#### [PROVIDED PASSAGE]
* * *
Defining new sum types

I aped the OCaml syntax:

data SimpleType int | float | struct st;

When generating plain C code, the above is transformed into

struct __data_SimpleType {
  const char *kind;
  union {
    int d_int;
    float d_float;
    struct st d_s_st;
  } data;
};

Declaring and defining variables of some sum type

This I hacked as a typedef-like addition to the parser:

SimpleType one, two, three, four;

which is transformed into

struct __data_SimpleType one;
struct __data_SimpleType two;
struct __data_SimpleType three;
struct __data_SimpleType four;

Setting a value of specific kind to a sum-typed variable

Here I’m feeling slight pain because I would’ve wanted to use regular assignment operations. struct values are set as compound literals, so it’s necessary to include the explicit type cast. This is mainly an artifact of my dirty parser modifications.
* * *
#### [WORK TO DO]
Can you reproduce the sum types text in full, word for word? Nothing in the lines matters here.

#### [MATERIAL PROVIDED]
* * *
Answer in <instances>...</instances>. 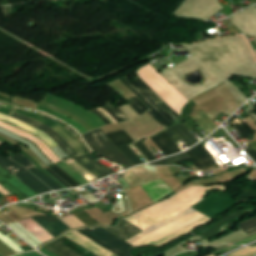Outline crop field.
<instances>
[{"label":"crop field","mask_w":256,"mask_h":256,"mask_svg":"<svg viewBox=\"0 0 256 256\" xmlns=\"http://www.w3.org/2000/svg\"><path fill=\"white\" fill-rule=\"evenodd\" d=\"M12 159L15 160L17 163L25 166L28 169L36 168V166L28 158L23 156L21 153L13 157Z\"/></svg>","instance_id":"a9b5d70f"},{"label":"crop field","mask_w":256,"mask_h":256,"mask_svg":"<svg viewBox=\"0 0 256 256\" xmlns=\"http://www.w3.org/2000/svg\"><path fill=\"white\" fill-rule=\"evenodd\" d=\"M131 103L129 105L135 109L140 115L149 110L137 97L128 99Z\"/></svg>","instance_id":"00972430"},{"label":"crop field","mask_w":256,"mask_h":256,"mask_svg":"<svg viewBox=\"0 0 256 256\" xmlns=\"http://www.w3.org/2000/svg\"><path fill=\"white\" fill-rule=\"evenodd\" d=\"M254 148L256 149V141L252 142Z\"/></svg>","instance_id":"120bbe31"},{"label":"crop field","mask_w":256,"mask_h":256,"mask_svg":"<svg viewBox=\"0 0 256 256\" xmlns=\"http://www.w3.org/2000/svg\"><path fill=\"white\" fill-rule=\"evenodd\" d=\"M78 232H80L81 234L85 235L86 237L90 238L91 240L95 241L96 243L100 244L101 246H103L104 248L108 249L109 251L113 252L114 254L118 255V256H122L121 254L117 253L116 251L112 250L111 248L107 247L106 245H104L103 243L99 242L98 240L94 239L93 237L89 236L88 234H86L85 232L78 230Z\"/></svg>","instance_id":"eef30255"},{"label":"crop field","mask_w":256,"mask_h":256,"mask_svg":"<svg viewBox=\"0 0 256 256\" xmlns=\"http://www.w3.org/2000/svg\"><path fill=\"white\" fill-rule=\"evenodd\" d=\"M228 122L231 123L238 130V132L245 138V140H247L249 136L253 133L236 115L229 119Z\"/></svg>","instance_id":"5142ce71"},{"label":"crop field","mask_w":256,"mask_h":256,"mask_svg":"<svg viewBox=\"0 0 256 256\" xmlns=\"http://www.w3.org/2000/svg\"><path fill=\"white\" fill-rule=\"evenodd\" d=\"M107 136L116 147L134 142L124 130L108 133Z\"/></svg>","instance_id":"cbeb9de0"},{"label":"crop field","mask_w":256,"mask_h":256,"mask_svg":"<svg viewBox=\"0 0 256 256\" xmlns=\"http://www.w3.org/2000/svg\"><path fill=\"white\" fill-rule=\"evenodd\" d=\"M185 153L189 155L203 171L219 168V166L212 160L208 153L199 145Z\"/></svg>","instance_id":"e52e79f7"},{"label":"crop field","mask_w":256,"mask_h":256,"mask_svg":"<svg viewBox=\"0 0 256 256\" xmlns=\"http://www.w3.org/2000/svg\"><path fill=\"white\" fill-rule=\"evenodd\" d=\"M93 112L99 115L103 119V121L106 123V125L111 124V121L105 115H103L100 111L94 108Z\"/></svg>","instance_id":"ae1a2a85"},{"label":"crop field","mask_w":256,"mask_h":256,"mask_svg":"<svg viewBox=\"0 0 256 256\" xmlns=\"http://www.w3.org/2000/svg\"><path fill=\"white\" fill-rule=\"evenodd\" d=\"M108 229L111 230L113 233L121 236L125 240H127V239H129V238H131V237H133V236L142 232L140 229L133 226L132 224H130L129 222H127L124 219L121 220L118 227L108 228Z\"/></svg>","instance_id":"d1516ede"},{"label":"crop field","mask_w":256,"mask_h":256,"mask_svg":"<svg viewBox=\"0 0 256 256\" xmlns=\"http://www.w3.org/2000/svg\"><path fill=\"white\" fill-rule=\"evenodd\" d=\"M57 180H59L64 186L70 188L67 184H65L58 176H56L50 169L46 168Z\"/></svg>","instance_id":"750c4746"},{"label":"crop field","mask_w":256,"mask_h":256,"mask_svg":"<svg viewBox=\"0 0 256 256\" xmlns=\"http://www.w3.org/2000/svg\"><path fill=\"white\" fill-rule=\"evenodd\" d=\"M31 172L34 173L37 177H39L41 180H43L53 190L62 189L51 178H49L46 174L42 173L40 171V169L32 170Z\"/></svg>","instance_id":"214f88e0"},{"label":"crop field","mask_w":256,"mask_h":256,"mask_svg":"<svg viewBox=\"0 0 256 256\" xmlns=\"http://www.w3.org/2000/svg\"><path fill=\"white\" fill-rule=\"evenodd\" d=\"M256 195V190L250 189L248 187L244 188L243 193L241 194L239 200H237L239 203L249 200L250 198L254 197Z\"/></svg>","instance_id":"730fd06b"},{"label":"crop field","mask_w":256,"mask_h":256,"mask_svg":"<svg viewBox=\"0 0 256 256\" xmlns=\"http://www.w3.org/2000/svg\"><path fill=\"white\" fill-rule=\"evenodd\" d=\"M50 169L55 172L61 179H63L65 182H67L72 187L80 186L78 182H76L70 175H68L66 172H64L62 169H60L58 166L54 165L50 167Z\"/></svg>","instance_id":"4a817a6b"},{"label":"crop field","mask_w":256,"mask_h":256,"mask_svg":"<svg viewBox=\"0 0 256 256\" xmlns=\"http://www.w3.org/2000/svg\"><path fill=\"white\" fill-rule=\"evenodd\" d=\"M134 145L144 154L149 162L156 159L142 141L135 143Z\"/></svg>","instance_id":"4177f3b9"},{"label":"crop field","mask_w":256,"mask_h":256,"mask_svg":"<svg viewBox=\"0 0 256 256\" xmlns=\"http://www.w3.org/2000/svg\"><path fill=\"white\" fill-rule=\"evenodd\" d=\"M40 252H42V253H44V254H46L47 256H55V255H53V254H51L50 252H48L47 250H45V249H40L39 250Z\"/></svg>","instance_id":"1d83c4d3"},{"label":"crop field","mask_w":256,"mask_h":256,"mask_svg":"<svg viewBox=\"0 0 256 256\" xmlns=\"http://www.w3.org/2000/svg\"><path fill=\"white\" fill-rule=\"evenodd\" d=\"M63 222H65L71 228H77L85 226L81 221H79L73 214L65 216V217H58Z\"/></svg>","instance_id":"dafd665d"},{"label":"crop field","mask_w":256,"mask_h":256,"mask_svg":"<svg viewBox=\"0 0 256 256\" xmlns=\"http://www.w3.org/2000/svg\"><path fill=\"white\" fill-rule=\"evenodd\" d=\"M239 228L249 234L256 231V217L239 223Z\"/></svg>","instance_id":"92a150f3"},{"label":"crop field","mask_w":256,"mask_h":256,"mask_svg":"<svg viewBox=\"0 0 256 256\" xmlns=\"http://www.w3.org/2000/svg\"><path fill=\"white\" fill-rule=\"evenodd\" d=\"M0 256H2V255L0 254Z\"/></svg>","instance_id":"5866460e"},{"label":"crop field","mask_w":256,"mask_h":256,"mask_svg":"<svg viewBox=\"0 0 256 256\" xmlns=\"http://www.w3.org/2000/svg\"><path fill=\"white\" fill-rule=\"evenodd\" d=\"M22 256H41L40 254L36 253V252H30V253H23L20 254Z\"/></svg>","instance_id":"bd1437ed"},{"label":"crop field","mask_w":256,"mask_h":256,"mask_svg":"<svg viewBox=\"0 0 256 256\" xmlns=\"http://www.w3.org/2000/svg\"><path fill=\"white\" fill-rule=\"evenodd\" d=\"M0 165L6 169L7 171L11 172L17 179L24 182L27 186L33 189L36 193L41 194L47 191H51V189L41 183L38 179H36L33 175L29 172H26L23 167L17 165L7 157L4 158L0 156ZM23 183V184H24Z\"/></svg>","instance_id":"412701ff"},{"label":"crop field","mask_w":256,"mask_h":256,"mask_svg":"<svg viewBox=\"0 0 256 256\" xmlns=\"http://www.w3.org/2000/svg\"><path fill=\"white\" fill-rule=\"evenodd\" d=\"M151 139L165 156L181 152L165 131L155 137H151Z\"/></svg>","instance_id":"5a996713"},{"label":"crop field","mask_w":256,"mask_h":256,"mask_svg":"<svg viewBox=\"0 0 256 256\" xmlns=\"http://www.w3.org/2000/svg\"><path fill=\"white\" fill-rule=\"evenodd\" d=\"M14 112L53 128L66 141H68L76 150H78L82 155L88 154V152L84 149V147L78 141H76L71 135H69L60 125L55 124V123L37 115V114H33V113H30V112H27V111H24V110H21V109H15ZM14 112H12L9 115L13 116V117H15V118H17V119H19L23 122H26V123L38 128V129L42 130V131L46 129L45 132H47L49 135H51L56 140V142L64 148V150L67 152L68 155H70V156L81 155L69 143H67L59 134H57L53 129H51L47 126H44L40 123H37L35 121H32L28 118H25L21 115H18Z\"/></svg>","instance_id":"ac0d7876"},{"label":"crop field","mask_w":256,"mask_h":256,"mask_svg":"<svg viewBox=\"0 0 256 256\" xmlns=\"http://www.w3.org/2000/svg\"><path fill=\"white\" fill-rule=\"evenodd\" d=\"M86 142L99 156L123 164L133 166L128 159L111 143L106 134L99 129L83 135Z\"/></svg>","instance_id":"34b2d1b8"},{"label":"crop field","mask_w":256,"mask_h":256,"mask_svg":"<svg viewBox=\"0 0 256 256\" xmlns=\"http://www.w3.org/2000/svg\"><path fill=\"white\" fill-rule=\"evenodd\" d=\"M103 109L109 112L118 122L128 120L125 114L110 102H107V106L103 107Z\"/></svg>","instance_id":"733c2abd"},{"label":"crop field","mask_w":256,"mask_h":256,"mask_svg":"<svg viewBox=\"0 0 256 256\" xmlns=\"http://www.w3.org/2000/svg\"><path fill=\"white\" fill-rule=\"evenodd\" d=\"M190 159L189 156H187L185 153L173 156V157H169L154 163H150V165H172L184 160Z\"/></svg>","instance_id":"d9b57169"},{"label":"crop field","mask_w":256,"mask_h":256,"mask_svg":"<svg viewBox=\"0 0 256 256\" xmlns=\"http://www.w3.org/2000/svg\"><path fill=\"white\" fill-rule=\"evenodd\" d=\"M168 135L174 140L177 144L182 139L186 142V144L190 147L196 142H198L194 136L183 126L182 123L165 130ZM178 145V144H177ZM179 146V145H178ZM180 147V146H179ZM181 149V148H180ZM182 150V149H181ZM183 151V150H182Z\"/></svg>","instance_id":"3316defc"},{"label":"crop field","mask_w":256,"mask_h":256,"mask_svg":"<svg viewBox=\"0 0 256 256\" xmlns=\"http://www.w3.org/2000/svg\"><path fill=\"white\" fill-rule=\"evenodd\" d=\"M254 210L255 209L240 211V212H237L225 219H222V220L218 221L211 229H208V230L204 231L203 233H201V235L210 238V237L228 229L229 227L233 226V221L236 218L246 215Z\"/></svg>","instance_id":"d8731c3e"},{"label":"crop field","mask_w":256,"mask_h":256,"mask_svg":"<svg viewBox=\"0 0 256 256\" xmlns=\"http://www.w3.org/2000/svg\"><path fill=\"white\" fill-rule=\"evenodd\" d=\"M86 169H88L91 173H93L99 179L106 177L108 175L113 174V172L108 170V168H101L96 161L91 159L88 155L73 158Z\"/></svg>","instance_id":"28ad6ade"},{"label":"crop field","mask_w":256,"mask_h":256,"mask_svg":"<svg viewBox=\"0 0 256 256\" xmlns=\"http://www.w3.org/2000/svg\"><path fill=\"white\" fill-rule=\"evenodd\" d=\"M0 144H2V142H0Z\"/></svg>","instance_id":"d32e631a"},{"label":"crop field","mask_w":256,"mask_h":256,"mask_svg":"<svg viewBox=\"0 0 256 256\" xmlns=\"http://www.w3.org/2000/svg\"><path fill=\"white\" fill-rule=\"evenodd\" d=\"M33 219L36 220L42 227H44L54 237L70 229V227H68L60 219L54 216H35L33 217Z\"/></svg>","instance_id":"dd49c442"},{"label":"crop field","mask_w":256,"mask_h":256,"mask_svg":"<svg viewBox=\"0 0 256 256\" xmlns=\"http://www.w3.org/2000/svg\"><path fill=\"white\" fill-rule=\"evenodd\" d=\"M131 91H133L151 110L147 111L165 128L178 123L179 115L164 102L141 78L138 76L130 80L127 75L119 78Z\"/></svg>","instance_id":"8a807250"},{"label":"crop field","mask_w":256,"mask_h":256,"mask_svg":"<svg viewBox=\"0 0 256 256\" xmlns=\"http://www.w3.org/2000/svg\"><path fill=\"white\" fill-rule=\"evenodd\" d=\"M134 165L142 164L141 159L136 155V153L128 146H123L118 148Z\"/></svg>","instance_id":"bc2a9ffb"},{"label":"crop field","mask_w":256,"mask_h":256,"mask_svg":"<svg viewBox=\"0 0 256 256\" xmlns=\"http://www.w3.org/2000/svg\"><path fill=\"white\" fill-rule=\"evenodd\" d=\"M252 159L256 162V150H246Z\"/></svg>","instance_id":"d3111659"},{"label":"crop field","mask_w":256,"mask_h":256,"mask_svg":"<svg viewBox=\"0 0 256 256\" xmlns=\"http://www.w3.org/2000/svg\"><path fill=\"white\" fill-rule=\"evenodd\" d=\"M0 196H2V195L0 194Z\"/></svg>","instance_id":"028f5c9d"},{"label":"crop field","mask_w":256,"mask_h":256,"mask_svg":"<svg viewBox=\"0 0 256 256\" xmlns=\"http://www.w3.org/2000/svg\"><path fill=\"white\" fill-rule=\"evenodd\" d=\"M83 231L90 234L99 241L103 242L104 244L108 245L109 247L121 253L122 255L132 256L130 250L134 249L135 247L123 241L122 239L110 233L109 231L101 227L83 229Z\"/></svg>","instance_id":"f4fd0767"},{"label":"crop field","mask_w":256,"mask_h":256,"mask_svg":"<svg viewBox=\"0 0 256 256\" xmlns=\"http://www.w3.org/2000/svg\"><path fill=\"white\" fill-rule=\"evenodd\" d=\"M43 248L56 256H82L57 240L45 245Z\"/></svg>","instance_id":"22f410ed"}]
</instances>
* * *
#### [RESPONSE TO THE TASK]
Defining new sum types

I aped the OCaml syntax:

data SimpleType int | float | struct st;

When generating plain C code, the above is transformed into

struct __data_SimpleType {
  const char *kind;
  union {
    int d_int;
    float d_float;
    struct st d_s_st;
  } data;
};

Declaring and defining variables of some sum type

This I hacked as a typedef-like addition to the parser:

SimpleType one, two, three, four;

which is transformed into

struct __data_SimpleType one;
struct __data_SimpleType two;
struct __data_SimpleType three;
struct __data_SimpleType four;

Setting a value of specific kind to a sum-typed variable

Here I’m feeling slight pain because I would’ve wanted to use regular assignment operations. struct values are set as compound literals, so it’s necessary to include the explicit type cast. This is mainly an artifact of my dirty parser modifications.